(Collected data)
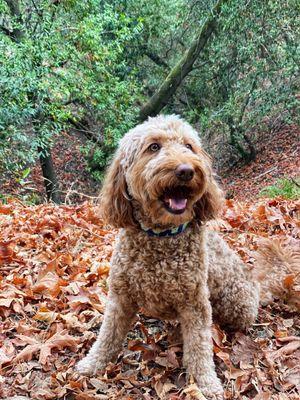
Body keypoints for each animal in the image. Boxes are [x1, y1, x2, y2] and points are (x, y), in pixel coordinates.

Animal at [77, 114, 262, 398]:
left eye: (189, 146)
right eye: (153, 147)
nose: (186, 170)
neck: (161, 237)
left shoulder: (196, 304)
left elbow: (199, 346)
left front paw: (206, 383)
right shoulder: (120, 296)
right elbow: (108, 334)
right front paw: (93, 362)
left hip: (237, 303)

= Action item =
Copy all the entries above exactly as they stand, except for the pictures.

= Task result =
Body keypoints for each animal in the image. Boxes are [x1, y1, x2, y2] and points are (x, y), in pixel coordinates.

Animal at [77, 114, 262, 398]:
left eye: (189, 146)
right eye: (153, 147)
nose: (186, 170)
neck: (161, 237)
left shoulder: (196, 304)
left elbow: (199, 346)
left front paw: (206, 383)
right shoulder: (120, 296)
right elbow: (108, 334)
right front paw: (93, 362)
left hip: (237, 303)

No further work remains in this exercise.